EXERCISE REQUIREMENTS →
When you retype the entries, keep each one exact and leave out the pictures.

DATASET EXCERPTS →
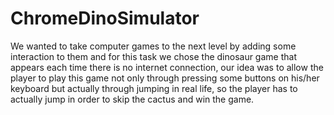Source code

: # ChromeDinoSimulator
We wanted to take computer games to the next level by adding some interaction to them and for this task we chose the dinosaur game that appears each time there is no internet connection, our idea was to allow the player to play this game not only through pressing some buttons on his/her keyboard but actually through jumping in real life, so the player has to actually jump in order to skip the cactus and win the game.
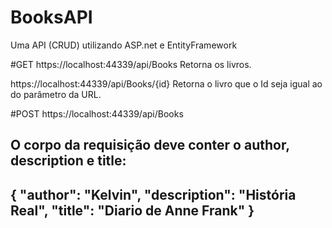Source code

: # BooksAPI
Uma API (CRUD) utilizando ASP.net e EntityFramework

#GET
https://localhost:44339/api/Books
Retorna os livros.
<br>

https://localhost:44339/api/Books/{id}
Retorna o livro que o Id seja igual ao do parâmetro da URL.
<br>
  
#POST
https://localhost:44339/api/Books
<h2>O corpo da requisição deve conter o author, description e title: <br><h2/>
{
  "author": "Kelvin",
  "description": "História Real",
  "title": "Diario de Anne Frank"
}
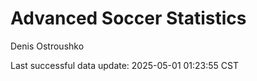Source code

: # Advanced Soccer Statistics
Denis Ostroushko

<!-- gfm -->

Last successful data update: 2025-05-01 01:23:55 CST
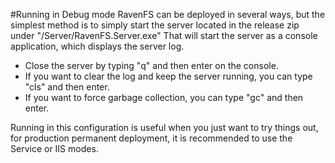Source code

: ﻿#Running in Debug mode
RavenFS can be deployed in several ways, but the simplest method is to simply start the server located in the release zip under "/Server/RavenFS.Server.exe"
That will start the server as a console application, which displays the server log.

* Close the server by typing "q" and then enter on the console.
* If you want to clear the log and keep the server running, you can type "cls" and then enter.
* If you want to force garbage collection, you can type "gc" and then enter.

Running in this configuration is useful when you just want to try things out, for production permanent deployment, it is recommended to use the Service or IIS modes.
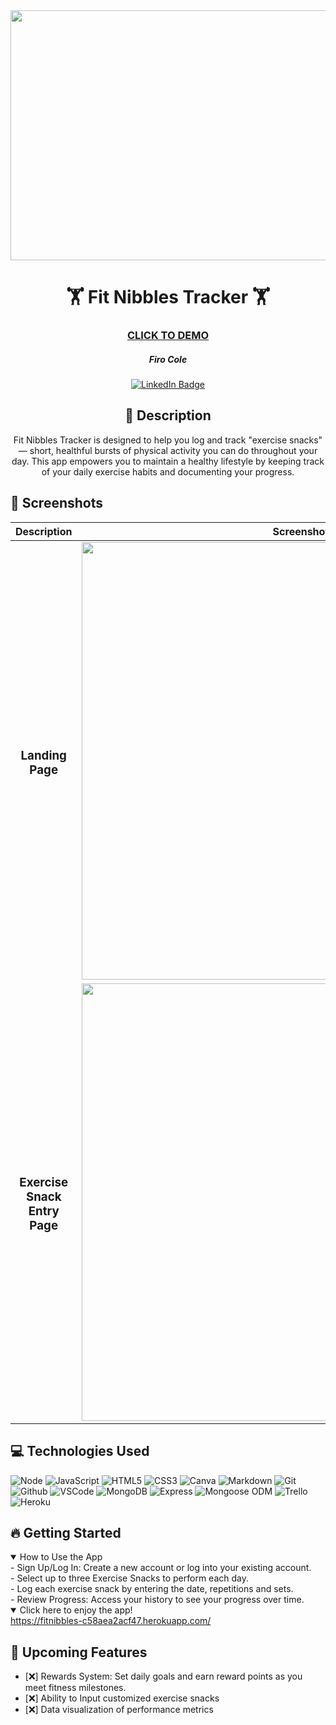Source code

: <div id="header" align="center">
  <img src="https://live.staticflickr.com/65535/53647204692_8096b434a5_o.png" width="800" height="400">
</div>

<div id="description" align="center">

# :weight_lifting: Fit Nibbles Tracker 	:weight_lifting:

### [CLICK TO DEMO](https://fitnibbles-c58aea2acf47.herokuapp.com/)

##### Firo Cole

[![LinkedIn Badge](https://img.shields.io/badge/-@firocolemd-blue?style=flat&logo=Linkedin&logoColor=black)](https://www.linkedin.com/in/firocolemd/)

  ## :pencil: Description

Fit Nibbles Tracker is designed to help you log and track "exercise snacks" — short, healthful bursts of physical activity you can do throughout your day. This app empowers you to maintain a healthy lifestyle by keeping track of your daily exercise habits and documenting your progress.

</div>

## :camera_flash: Screenshots 

|    Description        | Screenshot                                                                                |
| :----------------:    | ----------                                                                                |
| <h3>Landing Page</h3> | <img src="https://live.staticflickr.com/65535/53647204692_8096b434a5_o.png" width="700" /> |
| <h3 align="center">Exercise Snack Entry Page</h3> | <img src="https://live.staticflickr.com/65535/53648540640_b32cc099d4_o.png" width="700" />  



## :computer: Technologies Used

![Node](https://img.shields.io/badge/-Node.js-05122A?style=flat&logo=node.js)
![JavaScript](https://img.shields.io/badge/-JavaScript-05122A?style=flat&logo=javascript)
![HTML5](https://img.shields.io/badge/-HTML5-05122A?style=flat&logo=html5)
![CSS3](https://img.shields.io/badge/-CSS-05122A?style=flat&logo=css3)
![Canva](https://img.shields.io/badge/-Canva-05122A?style=flat&logo=canva)
![Markdown](https://img.shields.io/badge/-Markdown-05122A?style=flat&logo=markdown)
![Git](https://img.shields.io/badge/-Git-05122A?style=flat&logo=git)
![Github](https://img.shields.io/badge/-GitHub-05122A?style=flat&logo=github)
![VSCode](https://img.shields.io/badge/-VS_Code-05122A?style=flat&logo=visualstudio)
![MongoDB](https://img.shields.io/badge/-MongoDB-05122A?style=flat&logo=mongodb)
![Express](https://img.shields.io/badge/-Express-05122A?style=flat&logo=express)
![Mongoose ODM](https://img.shields.io/badge/-Mongoose_ODM-05122A?style=flat&logo=mongodb)
![Trello](https://img.shields.io/badge/-Trello-05122A?style=flat&logo=trello)
![Heroku](https://img.shields.io/badge/-Heroku-05122A?style=flat&logo=heroku)

## :fire: Getting Started

<details open>
<summary> How to Use the App</summary>
- Sign Up/Log In: Create a new account or log into your existing account. <br>
- Select up to three Exercise Snacks to perform each day.<br>
- Log each exercise snack by entering the date, repetitions and sets.<br>
- Review Progress: Access your history to see your progress over time.

</details>

<details open>
<summary> Click here to enjoy the app!</summary>
<a href="https://fitnibbles-c58aea2acf47.herokuapp.com/"
> https://fitnibbles-c58aea2acf47.herokuapp.com/ </a>
</details>

## :satellite: Upcoming Features
- [:x:] Rewards System: Set daily goals and earn reward points as you meet fitness milestones.
- [:x:] Ability to Input customized exercise snacks
- [:x:] Data visualization of performance metrics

EXPECTED ANSWER →
Source code

: # ChromeDinoSimulator
We wanted to take computer games to the next level by adding some interaction to them and for this task we chose the dinosaur game that appears each time there is no internet connection, our idea was to allow the player to play this game not only through pressing some buttons on his/her keyboard but actually through jumping in real life, so the player has to actually jump in order to skip the cactus and win the game.
Source code

: # BooksAPI
Uma API (CRUD) utilizando ASP.net e EntityFramework

#GET
https://localhost:44339/api/Books
Retorna os livros.
<br>

https://localhost:44339/api/Books/{id}
Retorna o livro que o Id seja igual ao do parâmetro da URL.
<br>
  
#POST
https://localhost:44339/api/Books
<h2>O corpo da requisição deve conter o author, description e title: <br><h2/>
{
  "author": "Kelvin",
  "description": "História Real",
  "title": "Diario de Anne Frank"
}
Source code

: # Advanced Soccer Statistics
Denis Ostroushko

<!-- gfm -->

Last successful data update: 2025-05-01 01:23:55 CST
Source code

: ﻿#Running in Debug mode
RavenFS can be deployed in several ways, but the simplest method is to simply start the server located in the release zip under "/Server/RavenFS.Server.exe"
That will start the server as a console application, which displays the server log.

* Close the server by typing "q" and then enter on the console.
* If you want to clear the log and keep the server running, you can type "cls" and then enter.
* If you want to force garbage collection, you can type "gc" and then enter.

Running in this configuration is useful when you just want to try things out, for production permanent deployment, it is recommended to use the Service or IIS modes.
Source code

: <div id="header" align="center">
  <img src="https://live.staticflickr.com/65535/53647204692_8096b434a5_o.png" width="800" height="400">
</div>

<div id="description" align="center">

# :weight_lifting: Fit Nibbles Tracker 	:weight_lifting:

### [CLICK TO DEMO](https://fitnibbles-c58aea2acf47.herokuapp.com/)

##### Firo Cole

[![LinkedIn Badge](https://img.shields.io/badge/-@firocolemd-blue?style=flat&logo=Linkedin&logoColor=black)](https://www.linkedin.com/in/firocolemd/)

  ## :pencil: Description

Fit Nibbles Tracker is designed to help you log and track "exercise snacks" — short, healthful bursts of physical activity you can do throughout your day. This app empowers you to maintain a healthy lifestyle by keeping track of your daily exercise habits and documenting your progress.

</div>

## :camera_flash: Screenshots 

|    Description        | Screenshot                                                                                |
| :----------------:    | ----------                                                                                |
| <h3>Landing Page</h3> | <img src="https://live.staticflickr.com/65535/53647204692_8096b434a5_o.png" width="700" /> |
| <h3 align="center">Exercise Snack Entry Page</h3> | <img src="https://live.staticflickr.com/65535/53648540640_b32cc099d4_o.png" width="700" />  



## :computer: Technologies Used

![Node](https://img.shields.io/badge/-Node.js-05122A?style=flat&logo=node.js)
![JavaScript](https://img.shields.io/badge/-JavaScript-05122A?style=flat&logo=javascript)
![HTML5](https://img.shields.io/badge/-HTML5-05122A?style=flat&logo=html5)
![CSS3](https://img.shields.io/badge/-CSS-05122A?style=flat&logo=css3)
![Canva](https://img.shields.io/badge/-Canva-05122A?style=flat&logo=canva)
![Markdown](https://img.shields.io/badge/-Markdown-05122A?style=flat&logo=markdown)
![Git](https://img.shields.io/badge/-Git-05122A?style=flat&logo=git)
![Github](https://img.shields.io/badge/-GitHub-05122A?style=flat&logo=github)
![VSCode](https://img.shields.io/badge/-VS_Code-05122A?style=flat&logo=visualstudio)
![MongoDB](https://img.shields.io/badge/-MongoDB-05122A?style=flat&logo=mongodb)
![Express](https://img.shields.io/badge/-Express-05122A?style=flat&logo=express)
![Mongoose ODM](https://img.shields.io/badge/-Mongoose_ODM-05122A?style=flat&logo=mongodb)
![Trello](https://img.shields.io/badge/-Trello-05122A?style=flat&logo=trello)
![Heroku](https://img.shields.io/badge/-Heroku-05122A?style=flat&logo=heroku)

## :fire: Getting Started

<details open>
<summary> How to Use the App</summary>
- Sign Up/Log In: Create a new account or log into your existing account. <br>
- Select up to three Exercise Snacks to perform each day.<br>
- Log each exercise snack by entering the date, repetitions and sets.<br>
- Review Progress: Access your history to see your progress over time.

</details>

<details open>
<summary> Click here to enjoy the app!</summary>
<a href="https://fitnibbles-c58aea2acf47.herokuapp.com/"
> https://fitnibbles-c58aea2acf47.herokuapp.com/ </a>
</details>

## :satellite: Upcoming Features
- [:x:] Rewards System: Set daily goals and earn reward points as you meet fitness milestones.
- [:x:] Ability to Input customized exercise snacks
- [:x:] Data visualization of performance metrics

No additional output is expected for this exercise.